When you live in an age of color-coded threat alerts, it's hard to get a handle on what exactly "preparedness" means, especially from a business point of view. Yes, it might make sense to keep extra bottles of water and flashlights in the trunk of your car, but is that the kind of thing that's going to keep your call center running? Not necessarily.
The first rule of disaster planning: what you see on the news is not what's going to happen to you. There's a disconnect between the popular perception of "disaster" and what really happens to grind business to a halt. You are not likely to face earthquakes or terrorism. But snow, flooding, errant backhoes churning up telecom cables - these things really do happen often enough to make a dent.
There's both art and science to planning for disasters. The art comes in ballparking scenarios, figuring out who is responsible for taking action when things go wrong, and figuring out contingency plans. It's the science that is often overlooked - the boring, but rigorous and critically important science of risk assessment. Planning for business continuity is like saving for retirement or buying life insurance. You would be foolish to plan for things that are unlikely to happen (asteroid strikes, for example) and neglect what's likely or even certain (old age, children heading for college).

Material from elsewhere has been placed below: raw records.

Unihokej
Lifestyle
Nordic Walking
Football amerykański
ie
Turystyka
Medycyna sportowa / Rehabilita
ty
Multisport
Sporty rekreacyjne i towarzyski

The experts say that what call centers face most often are voice and data outages - they account for 35% of continuity losses, according to planning firm 180cc (Dallas, TX). They say that man-made problems account for just 30% - into that 30% you can pour all the things that make the headlines, including crime, terror, neglect and error. Again, they get the headlines, but they don't stop the phones from ringing as much as you would think from watching the eleven o'clock news.
It's easy to think of ways that the call center can stop functioning. Possible scenarios run the gamut from workplace violence to national catastrophe to disease, food-borne illness, and that wayward backhoe. What you have to do, in essence, is figure out on a sensible scale what's likely and what's not. After that, the question becomes what can you reasonably protect against, and what can't you?